Chi-Squared Test and Probability – A Step-by-Step Guide
What is a Chi-Squared Test?
A chi-squared (\(\chi^2\)) test is a statistical method used to analyze tabular data with frequencies or counts. It helps determine whether two qualitative variables are related or independent. Common applications include examining:
- Hair colour vs. eye colour
- Gender vs. handedness
- Social status vs. crime rates
Example Dataset: Handedness by Gender
Here’s a contingency table showing gender and handedness:
Right-Handed | Left-Handed | Total | |
---|---|---|---|
Male | 43 | 9 | 52 |
Female | 44 | 4 | 48 |
Total | 87 | 13 | 100 |
Hypotheses:
- Null hypothesis (\(H_0\)): Gender and handedness are
independent
- Alternative hypothesis (\(H_1\)): There is a relationship between gender and handedness
Conducting the Chi-Squared Test
Step 1: State the Hypotheses
- \(H_0\): The variables are
independent
- \(H_1\): The variables are dependent
Step 2: Compute the Test Statistic
Use this formula for each cell:
\[ \frac{(O_{ij} - E_{ij})^2}{E_{ij}} \]
Where:
- \(O_{ij}\) = Observed
frequency
- \(E_{ij}\) = Expected frequency if \(H_0\) were true
Step 3: Calculate and Sum the Terms
\[ T = \frac{(20 - 15)^2}{15} + \frac{(10 - 15)^2}{15} + \cdots = 6.67 \]

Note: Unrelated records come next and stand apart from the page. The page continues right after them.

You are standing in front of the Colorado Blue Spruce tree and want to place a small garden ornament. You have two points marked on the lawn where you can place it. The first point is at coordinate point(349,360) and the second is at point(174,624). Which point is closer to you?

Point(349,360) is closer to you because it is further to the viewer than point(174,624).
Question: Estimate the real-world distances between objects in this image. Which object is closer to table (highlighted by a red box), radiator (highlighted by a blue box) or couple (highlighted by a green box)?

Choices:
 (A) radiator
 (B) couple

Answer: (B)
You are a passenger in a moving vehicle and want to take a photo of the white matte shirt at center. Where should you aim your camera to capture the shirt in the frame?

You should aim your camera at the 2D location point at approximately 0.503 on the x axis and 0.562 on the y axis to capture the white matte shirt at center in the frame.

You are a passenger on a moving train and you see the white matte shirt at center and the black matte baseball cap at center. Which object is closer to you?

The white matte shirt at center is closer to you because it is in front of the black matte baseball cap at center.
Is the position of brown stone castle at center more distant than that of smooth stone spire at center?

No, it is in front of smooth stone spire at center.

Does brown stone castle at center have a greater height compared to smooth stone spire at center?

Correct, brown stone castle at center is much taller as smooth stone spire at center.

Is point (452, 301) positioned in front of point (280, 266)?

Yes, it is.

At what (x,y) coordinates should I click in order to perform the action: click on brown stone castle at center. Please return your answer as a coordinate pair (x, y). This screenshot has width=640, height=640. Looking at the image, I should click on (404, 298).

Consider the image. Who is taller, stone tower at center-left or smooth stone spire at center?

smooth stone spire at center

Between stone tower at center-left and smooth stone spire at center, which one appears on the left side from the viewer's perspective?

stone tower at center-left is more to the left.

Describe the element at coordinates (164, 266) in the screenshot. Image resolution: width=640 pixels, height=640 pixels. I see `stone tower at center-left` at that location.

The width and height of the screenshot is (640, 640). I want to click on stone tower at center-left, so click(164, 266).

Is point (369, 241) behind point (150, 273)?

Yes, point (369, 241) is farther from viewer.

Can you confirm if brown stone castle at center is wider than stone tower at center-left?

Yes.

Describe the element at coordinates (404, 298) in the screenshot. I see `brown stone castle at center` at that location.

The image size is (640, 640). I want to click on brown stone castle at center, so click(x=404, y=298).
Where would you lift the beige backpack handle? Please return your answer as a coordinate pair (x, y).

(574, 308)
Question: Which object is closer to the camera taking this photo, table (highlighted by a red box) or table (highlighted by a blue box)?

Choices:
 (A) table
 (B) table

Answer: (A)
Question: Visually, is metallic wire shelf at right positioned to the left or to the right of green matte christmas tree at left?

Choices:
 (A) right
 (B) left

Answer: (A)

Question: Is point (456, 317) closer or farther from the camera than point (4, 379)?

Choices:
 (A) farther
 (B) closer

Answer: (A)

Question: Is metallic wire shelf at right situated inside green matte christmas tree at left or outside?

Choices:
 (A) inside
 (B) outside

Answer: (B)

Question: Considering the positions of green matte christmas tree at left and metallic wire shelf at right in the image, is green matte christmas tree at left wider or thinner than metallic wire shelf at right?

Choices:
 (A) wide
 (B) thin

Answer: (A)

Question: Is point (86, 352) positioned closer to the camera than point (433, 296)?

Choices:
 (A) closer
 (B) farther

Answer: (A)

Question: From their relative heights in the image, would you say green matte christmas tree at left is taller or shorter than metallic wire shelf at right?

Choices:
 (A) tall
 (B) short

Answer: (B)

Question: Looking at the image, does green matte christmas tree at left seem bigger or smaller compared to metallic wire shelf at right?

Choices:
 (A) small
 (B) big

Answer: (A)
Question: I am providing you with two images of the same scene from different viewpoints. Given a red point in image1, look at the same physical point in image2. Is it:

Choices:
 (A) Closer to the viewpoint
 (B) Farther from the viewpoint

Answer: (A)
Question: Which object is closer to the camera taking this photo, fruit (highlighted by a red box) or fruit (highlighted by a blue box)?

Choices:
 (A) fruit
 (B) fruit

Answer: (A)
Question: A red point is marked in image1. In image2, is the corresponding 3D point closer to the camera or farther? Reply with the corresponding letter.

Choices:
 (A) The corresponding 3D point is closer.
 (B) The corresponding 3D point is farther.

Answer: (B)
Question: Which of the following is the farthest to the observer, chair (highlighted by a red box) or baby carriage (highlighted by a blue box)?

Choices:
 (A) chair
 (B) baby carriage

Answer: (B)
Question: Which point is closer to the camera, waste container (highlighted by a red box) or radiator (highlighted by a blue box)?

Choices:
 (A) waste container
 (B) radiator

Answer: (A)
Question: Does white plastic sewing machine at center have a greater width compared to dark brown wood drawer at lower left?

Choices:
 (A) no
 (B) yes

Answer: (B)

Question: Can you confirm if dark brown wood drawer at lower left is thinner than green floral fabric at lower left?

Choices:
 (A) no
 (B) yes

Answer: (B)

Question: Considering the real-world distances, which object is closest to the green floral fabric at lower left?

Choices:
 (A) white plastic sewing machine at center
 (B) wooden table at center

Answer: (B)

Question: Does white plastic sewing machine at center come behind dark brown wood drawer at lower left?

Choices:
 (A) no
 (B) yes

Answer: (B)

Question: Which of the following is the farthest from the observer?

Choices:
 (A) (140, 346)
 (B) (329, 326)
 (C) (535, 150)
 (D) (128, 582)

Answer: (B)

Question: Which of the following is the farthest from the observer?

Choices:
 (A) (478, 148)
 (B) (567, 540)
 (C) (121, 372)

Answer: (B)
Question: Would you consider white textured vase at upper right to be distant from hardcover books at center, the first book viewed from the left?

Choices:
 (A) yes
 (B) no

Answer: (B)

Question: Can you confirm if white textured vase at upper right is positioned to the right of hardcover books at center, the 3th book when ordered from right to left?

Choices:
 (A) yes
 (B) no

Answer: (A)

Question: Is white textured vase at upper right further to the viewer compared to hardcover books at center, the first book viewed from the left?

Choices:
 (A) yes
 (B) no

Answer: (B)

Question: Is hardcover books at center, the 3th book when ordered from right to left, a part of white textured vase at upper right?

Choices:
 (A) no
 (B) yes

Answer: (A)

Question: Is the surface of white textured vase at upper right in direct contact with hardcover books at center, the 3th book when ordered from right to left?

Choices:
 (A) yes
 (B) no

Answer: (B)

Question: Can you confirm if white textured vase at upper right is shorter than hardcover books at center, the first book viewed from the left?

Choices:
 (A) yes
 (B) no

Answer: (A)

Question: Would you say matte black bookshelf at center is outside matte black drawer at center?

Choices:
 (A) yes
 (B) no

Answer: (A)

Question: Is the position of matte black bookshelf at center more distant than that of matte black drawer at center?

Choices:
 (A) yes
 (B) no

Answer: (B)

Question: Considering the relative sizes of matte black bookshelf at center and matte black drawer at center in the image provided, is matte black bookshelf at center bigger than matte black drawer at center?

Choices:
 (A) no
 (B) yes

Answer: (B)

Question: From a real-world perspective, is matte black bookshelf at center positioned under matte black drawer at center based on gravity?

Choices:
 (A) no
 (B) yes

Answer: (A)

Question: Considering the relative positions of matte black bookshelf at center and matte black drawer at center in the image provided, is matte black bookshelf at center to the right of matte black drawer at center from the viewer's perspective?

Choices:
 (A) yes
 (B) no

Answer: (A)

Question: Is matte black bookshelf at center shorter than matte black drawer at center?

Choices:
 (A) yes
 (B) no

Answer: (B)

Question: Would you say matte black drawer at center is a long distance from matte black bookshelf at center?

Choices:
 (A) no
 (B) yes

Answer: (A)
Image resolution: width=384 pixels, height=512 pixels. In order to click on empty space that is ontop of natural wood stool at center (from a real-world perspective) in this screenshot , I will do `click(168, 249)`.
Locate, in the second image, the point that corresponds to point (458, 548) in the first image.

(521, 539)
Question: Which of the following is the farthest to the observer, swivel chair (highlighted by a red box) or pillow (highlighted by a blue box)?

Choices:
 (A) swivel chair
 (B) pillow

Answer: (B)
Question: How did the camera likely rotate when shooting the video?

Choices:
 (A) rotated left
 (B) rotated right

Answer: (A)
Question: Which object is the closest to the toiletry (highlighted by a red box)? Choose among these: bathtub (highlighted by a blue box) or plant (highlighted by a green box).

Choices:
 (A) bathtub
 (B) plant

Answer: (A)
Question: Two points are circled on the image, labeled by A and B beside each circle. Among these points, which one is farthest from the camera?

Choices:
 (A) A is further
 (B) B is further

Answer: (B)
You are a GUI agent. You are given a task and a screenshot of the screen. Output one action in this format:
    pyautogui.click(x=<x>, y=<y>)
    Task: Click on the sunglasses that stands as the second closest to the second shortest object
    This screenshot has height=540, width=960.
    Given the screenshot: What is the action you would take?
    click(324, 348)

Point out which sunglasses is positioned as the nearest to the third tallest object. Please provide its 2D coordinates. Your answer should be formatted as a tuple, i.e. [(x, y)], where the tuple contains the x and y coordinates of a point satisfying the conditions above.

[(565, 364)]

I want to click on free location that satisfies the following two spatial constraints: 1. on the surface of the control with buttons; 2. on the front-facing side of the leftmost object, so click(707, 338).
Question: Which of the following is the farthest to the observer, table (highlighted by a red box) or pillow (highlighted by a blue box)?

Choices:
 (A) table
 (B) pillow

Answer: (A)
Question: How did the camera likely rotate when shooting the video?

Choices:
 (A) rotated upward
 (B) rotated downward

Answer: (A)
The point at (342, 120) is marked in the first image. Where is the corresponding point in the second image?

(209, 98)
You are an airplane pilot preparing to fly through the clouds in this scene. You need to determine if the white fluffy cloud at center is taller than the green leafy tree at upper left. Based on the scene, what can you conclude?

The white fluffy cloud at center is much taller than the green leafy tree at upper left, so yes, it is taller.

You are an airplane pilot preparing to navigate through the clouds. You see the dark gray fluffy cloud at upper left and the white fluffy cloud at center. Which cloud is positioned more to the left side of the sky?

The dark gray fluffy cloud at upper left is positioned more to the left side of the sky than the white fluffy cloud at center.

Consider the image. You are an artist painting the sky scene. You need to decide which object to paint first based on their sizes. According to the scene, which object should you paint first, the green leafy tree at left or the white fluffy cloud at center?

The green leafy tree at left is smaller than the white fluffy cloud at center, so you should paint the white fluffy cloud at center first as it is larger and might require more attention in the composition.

Step 4: Compare with the Critical Value
- Degrees of freedom: \((2-1)(3-1) =
2\)
- Critical value at 5% significance: 7.378
Decision:
Since 6.67 < 7.378, we fail to reject the null hypothesis. There’s
insufficient evidence of a relationship between gender and course
choice.
Probability Insights
Student Distribution by Course and Gender
Program | Male | Female | Total |
---|---|---|---|
Maths | 20 | 10 | 30 |
Equine Studies | 10 | 20 | 30 |
Chemistry | 30 | 30 | 60 |
Total | 60 | 60 | 120 |
Basic Probability
Probability a student is in Equine Studies:
\[ P(\text{Equine}) = \frac{30}{120} = 0.25 \]
Conditional Probability
Probability a student is in Equine Studies given they are female:
\[ P(\text{Equine} | \text{Female}) = \frac{20/120}{60/120} = 0.33 \]
Chi-Squared Test Formula (General)
\[ \chi^2 = \sum_{i=1}^{n} \frac{(O_i - E_i)^2}{E_i} \]
Where:
- \(X^2\) = Chi-squared
statistic
- \(O_i\) = Observed frequency
- \(E_i\) = Expected frequency
- \(n\) = Number of categories
Summary
The chi-squared test is a valuable tool in analyzing the independence between categorical variables and determining whether observed differences are statistically significant.